When storm clouds gather over the economy, people often seek shelter in a glass of whiskey, a pack of cigarettes, or the green baize of a roulette table, said Thomas M. Anderson in Kiplinger’s Personal Finance. That’s why many financial advisors are telling clients to invest in sin as a bulwark against a possible recession. “Sin stocks”—shares of tobacco, alcohol, and gambling companies—have historically held up well during economic downturns. During the recession of 2000–02, the Standard & Poor’s Casinos and Gaming Index gained 115 percent, while the broader S&P 500 fell 47 percent. As that comparison suggests, sinners stay true to their vices, whatever the economic weather, and “economic turbulence might give them even more reason to indulge.” Among the companies whose shares hold up best are those with well-recognized brands and distribution deals that exclude competitors. Liquor giant Diageo, for example, owns Guinness Stout, Johnnie Walker scotch, and Smirnoff vodka, and it “has a large network of U.S. distributors that sell only its brands.” Trading recently at $78.50, it’s headed toward $108 by year’s end, says UBS analyst Melissa Earlam.
For those seeking additional safety, mutual funds offer a measure of diversification, said Richard Widows in Thestreet.com. Just remember that such funds “might be accurately described as the antithesis” of socially responsible investing. Among funds that focus on the vice sector of the economy, last year’s best performer was the unapologetically named Mutuals.com Vice Fund. Its top holdings—cigarette makers Altria Group and Carolina Group—leave no doubt as to its orientation.

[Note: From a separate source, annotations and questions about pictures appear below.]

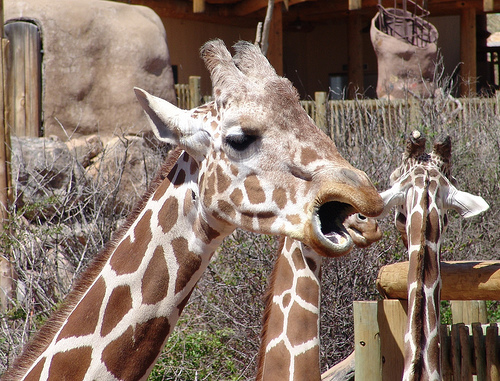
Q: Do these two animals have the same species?
A: Yes, all the animals are giraffes.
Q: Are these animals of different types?
A: No, all the animals are giraffes.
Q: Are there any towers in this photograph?
A: No, there are no towers.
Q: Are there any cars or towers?
A: No, there are no towers or cars.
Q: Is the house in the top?
A: Yes, the house is in the top of the image.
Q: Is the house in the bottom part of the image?
A: No, the house is in the top of the image.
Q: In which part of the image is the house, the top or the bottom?
A: The house is in the top of the image.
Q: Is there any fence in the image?
A: Yes, there is a fence.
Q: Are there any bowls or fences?
A: Yes, there is a fence.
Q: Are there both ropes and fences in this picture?
A: No, there is a fence but no ropes.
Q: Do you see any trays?
A: No, there are no trays.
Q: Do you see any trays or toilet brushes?
A: No, there are no trays or toilet brushes.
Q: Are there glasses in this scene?
A: No, there are no glasses.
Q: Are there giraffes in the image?
A: Yes, there is a giraffe.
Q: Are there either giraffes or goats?
A: Yes, there is a giraffe.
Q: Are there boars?
A: No, there are no boars.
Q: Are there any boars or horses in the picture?
A: No, there are no boars or horses.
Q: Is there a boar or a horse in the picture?
A: No, there are no boars or horses.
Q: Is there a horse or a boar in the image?
A: No, there are no boars or horses.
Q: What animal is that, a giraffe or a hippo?
A: That is a giraffe.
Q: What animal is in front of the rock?
A: The giraffe is in front of the rock.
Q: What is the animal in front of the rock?
A: The animal is a giraffe.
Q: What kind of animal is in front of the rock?
A: The animal is a giraffe.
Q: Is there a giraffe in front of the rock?
A: Yes, there is a giraffe in front of the rock.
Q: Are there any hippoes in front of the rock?
A: No, there is a giraffe in front of the rock.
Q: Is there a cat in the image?
A: No, there are no cats.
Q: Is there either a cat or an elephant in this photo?
A: No, there are no cats or elephants.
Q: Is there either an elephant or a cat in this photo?
A: No, there are no cats or elephants.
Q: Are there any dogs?
A: No, there are no dogs.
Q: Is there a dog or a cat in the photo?
A: No, there are no dogs or cats.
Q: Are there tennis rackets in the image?
A: No, there are no tennis rackets.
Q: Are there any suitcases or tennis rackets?
A: No, there are no tennis rackets or suitcases.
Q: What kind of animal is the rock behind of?
A: The rock is behind the giraffe.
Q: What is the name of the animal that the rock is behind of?
A: The animal is a giraffe.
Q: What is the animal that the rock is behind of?
A: The animal is a giraffe.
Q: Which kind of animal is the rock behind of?
A: The rock is behind the giraffe.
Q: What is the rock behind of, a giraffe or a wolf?
A: The rock is behind a giraffe.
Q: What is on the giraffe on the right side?
A: The spots are on the giraffe.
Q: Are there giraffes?
A: Yes, there is a giraffe.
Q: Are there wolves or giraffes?
A: Yes, there is a giraffe.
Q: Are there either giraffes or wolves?
A: Yes, there is a giraffe.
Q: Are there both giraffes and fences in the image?
A: Yes, there are both a giraffe and a fence.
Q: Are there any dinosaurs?
A: No, there are no dinosaurs.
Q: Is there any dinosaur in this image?
A: No, there are no dinosaurs.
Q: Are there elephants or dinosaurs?
A: No, there are no dinosaurs or elephants.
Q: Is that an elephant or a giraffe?
A: That is a giraffe.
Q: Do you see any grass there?
A: Yes, there is grass.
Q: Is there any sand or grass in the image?
A: Yes, there is grass.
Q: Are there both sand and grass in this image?
A: No, there is grass but no sand.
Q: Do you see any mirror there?
A: No, there are no mirrors.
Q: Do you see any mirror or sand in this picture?
A: No, there are no mirrors or sand.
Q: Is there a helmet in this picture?
A: No, there are no helmets.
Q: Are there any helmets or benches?
A: No, there are no helmets or benches.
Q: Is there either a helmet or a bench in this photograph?
A: No, there are no helmets or benches.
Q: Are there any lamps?
A: No, there are no lamps.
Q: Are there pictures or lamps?
A: No, there are no lamps or pictures.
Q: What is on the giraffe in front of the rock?
A: The spots are on the giraffe.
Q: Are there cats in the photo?
A: No, there are no cats.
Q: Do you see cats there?
A: No, there are no cats.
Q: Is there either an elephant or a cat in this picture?
A: No, there are no cats or elephants.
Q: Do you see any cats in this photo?
A: No, there are no cats.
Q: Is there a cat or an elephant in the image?
A: No, there are no cats or elephants.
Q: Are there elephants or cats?
A: No, there are no cats or elephants.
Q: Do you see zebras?
A: No, there are no zebras.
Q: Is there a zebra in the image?
A: No, there are no zebras.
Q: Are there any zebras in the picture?
A: No, there are no zebras.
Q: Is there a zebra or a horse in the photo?
A: No, there are no zebras or horses.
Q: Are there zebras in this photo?
A: No, there are no zebras.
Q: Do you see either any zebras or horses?
A: No, there are no zebras or horses.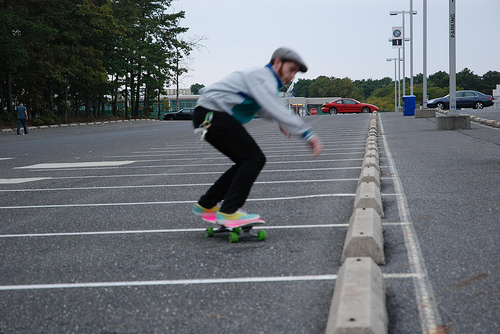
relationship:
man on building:
[12, 100, 31, 135] [96, 85, 346, 119]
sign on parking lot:
[307, 104, 320, 117] [2, 105, 497, 331]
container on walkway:
[403, 92, 417, 114] [380, 107, 498, 332]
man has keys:
[188, 46, 333, 240] [192, 117, 215, 144]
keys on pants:
[192, 117, 215, 144] [184, 102, 279, 210]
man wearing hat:
[192, 46, 323, 230] [266, 42, 317, 77]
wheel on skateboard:
[255, 227, 268, 241] [188, 202, 275, 246]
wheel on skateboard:
[225, 229, 239, 243] [188, 202, 275, 246]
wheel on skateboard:
[203, 224, 213, 238] [188, 202, 275, 246]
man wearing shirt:
[17, 102, 29, 136] [16, 106, 26, 116]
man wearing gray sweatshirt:
[192, 46, 323, 230] [194, 67, 317, 138]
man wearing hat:
[192, 46, 323, 230] [269, 25, 310, 71]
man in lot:
[192, 46, 323, 230] [3, 103, 499, 330]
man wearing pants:
[188, 46, 333, 240] [186, 102, 272, 218]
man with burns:
[192, 46, 323, 230] [277, 60, 286, 78]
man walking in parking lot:
[17, 102, 29, 136] [2, 105, 497, 331]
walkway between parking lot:
[379, 104, 478, 332] [2, 105, 497, 331]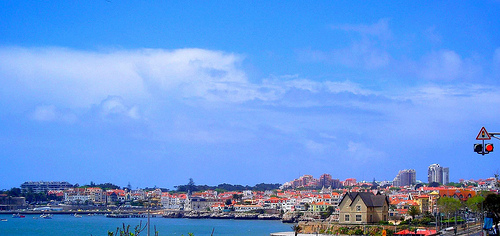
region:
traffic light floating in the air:
[474, 138, 499, 160]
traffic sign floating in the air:
[476, 123, 498, 143]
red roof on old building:
[441, 185, 464, 200]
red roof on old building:
[312, 199, 329, 206]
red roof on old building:
[216, 190, 233, 197]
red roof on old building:
[108, 186, 123, 194]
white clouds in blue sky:
[22, 21, 66, 56]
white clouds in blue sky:
[345, 8, 362, 26]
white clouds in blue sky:
[124, 32, 169, 69]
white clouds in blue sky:
[187, 71, 249, 115]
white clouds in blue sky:
[280, 66, 348, 128]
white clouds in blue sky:
[55, 29, 105, 73]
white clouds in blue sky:
[104, 102, 166, 142]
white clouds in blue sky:
[151, 43, 221, 88]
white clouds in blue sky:
[388, 18, 453, 73]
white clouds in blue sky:
[270, 79, 345, 149]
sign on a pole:
[465, 123, 490, 164]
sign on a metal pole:
[467, 113, 499, 163]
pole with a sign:
[472, 118, 499, 173]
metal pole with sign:
[467, 123, 493, 168]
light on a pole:
[472, 118, 479, 165]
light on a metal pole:
[472, 117, 499, 147]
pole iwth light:
[457, 130, 499, 162]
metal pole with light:
[469, 128, 497, 156]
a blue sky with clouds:
[40, 22, 362, 168]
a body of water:
[21, 211, 103, 234]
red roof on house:
[165, 188, 182, 203]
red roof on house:
[268, 189, 295, 207]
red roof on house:
[311, 191, 325, 215]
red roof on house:
[387, 185, 410, 202]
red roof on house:
[427, 182, 441, 192]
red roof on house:
[405, 185, 430, 200]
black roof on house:
[350, 186, 391, 216]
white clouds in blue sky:
[76, 38, 116, 78]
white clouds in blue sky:
[26, 65, 72, 92]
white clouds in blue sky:
[97, 116, 152, 146]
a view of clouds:
[153, 43, 221, 78]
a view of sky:
[210, 116, 309, 157]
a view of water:
[209, 218, 243, 233]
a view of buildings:
[268, 176, 328, 214]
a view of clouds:
[136, 53, 176, 96]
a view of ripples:
[184, 208, 219, 226]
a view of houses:
[207, 170, 348, 227]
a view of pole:
[457, 107, 493, 164]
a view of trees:
[51, 173, 97, 197]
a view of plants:
[149, 171, 202, 190]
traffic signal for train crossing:
[472, 125, 497, 155]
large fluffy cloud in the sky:
[4, 42, 231, 137]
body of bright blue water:
[3, 208, 301, 234]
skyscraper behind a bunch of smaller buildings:
[429, 161, 448, 187]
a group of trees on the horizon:
[175, 176, 287, 189]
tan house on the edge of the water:
[336, 189, 389, 226]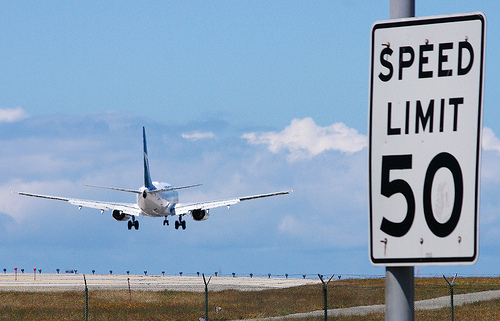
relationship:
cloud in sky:
[259, 116, 371, 153] [3, 2, 369, 106]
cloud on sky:
[481, 125, 499, 199] [3, 2, 369, 106]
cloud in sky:
[1, 106, 30, 125] [3, 2, 369, 106]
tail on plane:
[142, 125, 153, 189] [11, 126, 293, 231]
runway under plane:
[1, 275, 314, 292] [11, 126, 293, 231]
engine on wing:
[192, 208, 209, 222] [176, 191, 294, 218]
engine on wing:
[112, 211, 130, 221] [12, 190, 139, 216]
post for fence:
[84, 276, 89, 321] [0, 273, 388, 321]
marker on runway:
[15, 265, 21, 281] [1, 275, 314, 292]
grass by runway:
[3, 291, 249, 321] [1, 275, 314, 292]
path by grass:
[326, 303, 383, 318] [3, 291, 249, 321]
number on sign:
[379, 153, 464, 238] [367, 13, 485, 264]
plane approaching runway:
[11, 126, 293, 231] [1, 275, 314, 292]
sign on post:
[367, 13, 485, 264] [84, 276, 89, 321]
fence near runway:
[0, 273, 388, 321] [1, 275, 314, 292]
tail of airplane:
[142, 125, 153, 189] [11, 126, 293, 231]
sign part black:
[367, 13, 485, 264] [439, 18, 478, 21]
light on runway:
[34, 267, 38, 281] [1, 275, 314, 292]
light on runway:
[56, 268, 61, 276] [1, 275, 314, 292]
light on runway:
[110, 269, 114, 275] [1, 275, 314, 292]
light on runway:
[144, 269, 147, 277] [1, 275, 314, 292]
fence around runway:
[0, 273, 388, 321] [1, 275, 314, 292]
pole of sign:
[386, 266, 415, 320] [367, 13, 485, 264]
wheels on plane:
[128, 219, 139, 231] [11, 126, 293, 231]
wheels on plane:
[175, 219, 186, 230] [11, 126, 293, 231]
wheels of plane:
[162, 219, 169, 225] [11, 126, 293, 231]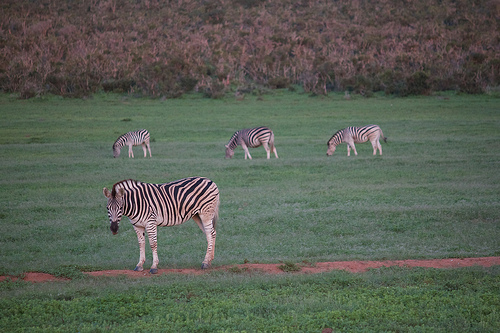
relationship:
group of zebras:
[96, 90, 390, 285] [97, 116, 385, 303]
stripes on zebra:
[140, 183, 198, 216] [84, 166, 245, 328]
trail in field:
[32, 256, 497, 275] [54, 243, 302, 333]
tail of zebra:
[379, 124, 400, 146] [313, 116, 402, 164]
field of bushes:
[419, 103, 462, 223] [44, 10, 219, 98]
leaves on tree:
[404, 57, 421, 70] [352, 15, 441, 85]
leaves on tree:
[406, 70, 435, 97] [372, 34, 413, 76]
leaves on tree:
[406, 70, 435, 97] [200, 20, 301, 92]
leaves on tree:
[406, 70, 435, 97] [224, 31, 296, 76]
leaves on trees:
[406, 70, 435, 97] [297, 23, 372, 86]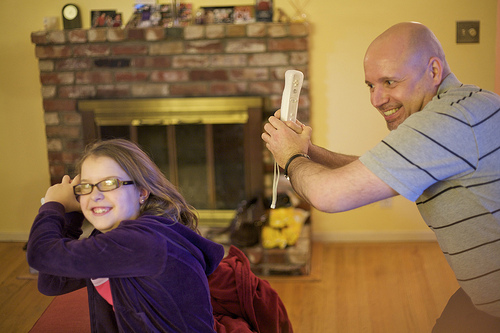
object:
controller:
[269, 68, 304, 208]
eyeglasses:
[71, 177, 143, 195]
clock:
[62, 3, 80, 30]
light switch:
[455, 19, 481, 42]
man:
[261, 21, 500, 333]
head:
[363, 19, 457, 131]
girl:
[28, 138, 225, 333]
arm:
[23, 170, 166, 278]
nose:
[371, 87, 391, 107]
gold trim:
[78, 96, 265, 233]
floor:
[0, 237, 499, 333]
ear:
[138, 182, 150, 204]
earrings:
[140, 198, 146, 201]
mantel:
[25, 18, 316, 71]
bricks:
[267, 35, 313, 56]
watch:
[284, 149, 310, 175]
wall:
[0, 0, 499, 243]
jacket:
[21, 198, 223, 333]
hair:
[74, 138, 204, 233]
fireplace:
[28, 23, 310, 273]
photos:
[86, 0, 278, 28]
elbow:
[299, 164, 346, 213]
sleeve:
[359, 101, 479, 200]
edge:
[360, 152, 419, 202]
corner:
[289, 17, 314, 41]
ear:
[429, 54, 443, 88]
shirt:
[358, 72, 500, 323]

Investors with more thirst for risk can bet on individual bottles of booze, said Matthew Swibel in Forbes. High-end auction houses Sotheby’s and Christie’s report that rare wines and liquors have fetched record prices at recent auctions. In October, for example, “Sotheby’s persuaded a buyer to bid $262,900 for a case of 1990 Romanée-Conti, 4 percent higher than the record high for Burgundy set at rival Christie’s a few days before.” Bear in mind, though, that transaction costs are high—both buyer and seller typically pay 20 percent to the auctioneer—and price appreciation isn’t guaranteed. Then again, if the value of these liquid assets fails to grow, “consuming the portfolio is an option.”